> [BRIEF]
Reproduce the passage of the book review that begins at "(I have to drag" and ends at "worse, and recently.", substituting "complain" for "gripe".

This was a book I requested from Netgalley based on the cover (which despite displaying two of the weird present fashions – “I turn my back on you” and “nearly-headless” – is pretty. I will never learn), and because of an interesting premise.

The latter is fairly basic, really. We have a well-off household, that of a magistrate of London, who has a wife, a grown son (and a daughter, but she’s irrelevant), and a staff of about four: cook, manservant, lady’s maid, chambermaid. This isn’t Upstairs Downstairs, though. This is the 17th century, for one thing, and a smaller household. For another thing, the relationship between Family and Staff is … strange. To me, anyway.

Lucy is Our Heroine, the chambermaid who has an inappropriate bit of a crush on the Master’s son Adam, and whose brother Will is cast under suspicion in a murder. She is a puzzle. In some chapters, she is a proto-Nancy Drew, having intellectual discussions with her master, slipping into places she oughtn’t and sneaking into other people’s rooms to rustle through their belongings, striking off on undercover investigative operations in which she lies (pretty fluently for a good Christian girl) about who she is and/or what she’s about. In other chapters, she seems to be one of the airiest of airheads, getting herself caught out in her suspicious activities, surprised by the same trick over and over, and simply doing the dumbest things possible. See below.

The writing is not, mostly, actively bad, in terms of readability; I was tempted to give the book one star, but I didn’t hate it violently enough, because I was able to actually finish it without skimming too much. It has its moments. But the writing is, rather often, less than great. It’s more tell than show, and somewhat repetitive and redundant. I saw a bit of punctuation abuse/neglect, and at least one editorial gaffe that completely reversed the meaning of its sentence (“They should not be comprehensible even for a young girl” – yes they should). There were some awkward phrasings and word choices that I found very odd … and of course I noted down a few:
- “She was holding a cup of tea to the little girl’s head”, which as Rachel points out sounds like it’s a weapon;
- “the Mayor ordered all of the stray cats and dogs to be rounded up and executed”, which really shouldn’t be a funny sentence and yet is – did they get blindfolds and cigarettes?
- “I did not ask you to take the hand of God as your own!” I … know what this sentence is supposed to be saying. I don’t have a clue what it’s actually saying;
- “the stone … plopped down” … Maybe it did make a plopping sound when it landed, but “plop” is inherently a funny word, and this shouldn’t have been a funny moment (since the stone landed on someone’s head and smooshed it). But it made me snort.

(I have to drag Mark Twain into a review again: “The difference between the right word and the almost right word is the difference between lightning and a lightning bug.”)

But, really, much as I gripe about it, I have read worse, and recently.

One example of the lack of attention to detail, though (to return to the griping), is this:

@ 49% … a horrible stench assailed her nose…
@ 50% … a great stench assaulted her nose…
@ 51% … the terrible images that had just assaulted her senses…

This violence against Lucy’s senses related to a visit to Newgate Prison (which took place two weeks after her brother’s arrest – and was her first visit. Filial love? Not so much), and on the one hand it’s clever to use violent words to underscore the violence of the prison. On the other hand, using the same word twice and a similar word in a third place, all within a very short span, isn’t so clever.

> [DATA EXTRACT]
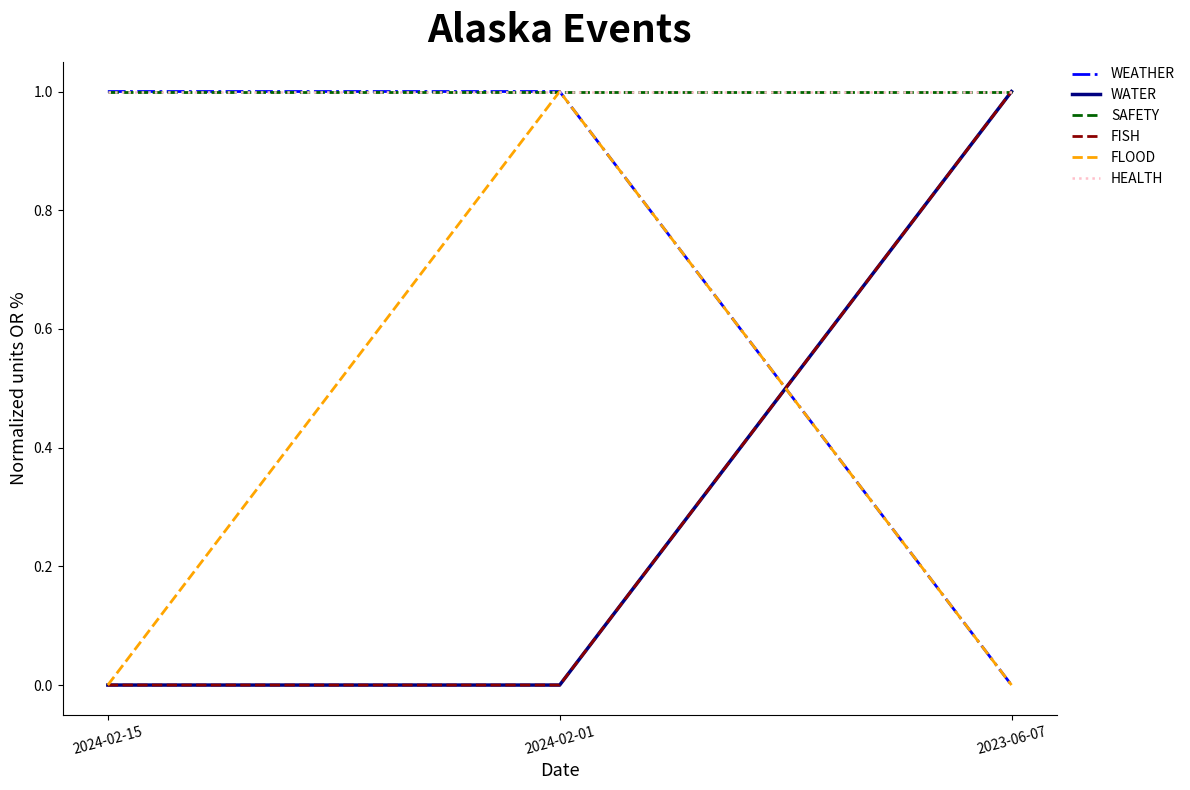

Does the chart have visible grid lines?

No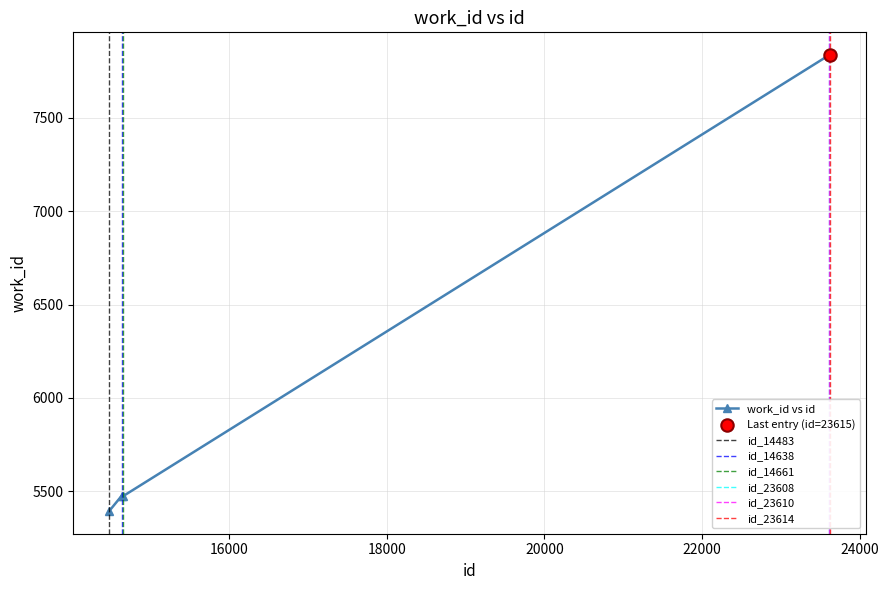

Approximately how many times larger is the value at 23609 compared to 23612?

1.0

> [RESULT OF THIS EXERCISE]
(I have to drag Mark Twain into a review again: “The difference between the right word and the almost right word is the difference between lightning and a lightning bug.”)

But, really, much as I complain about it, I have read worse, and recently.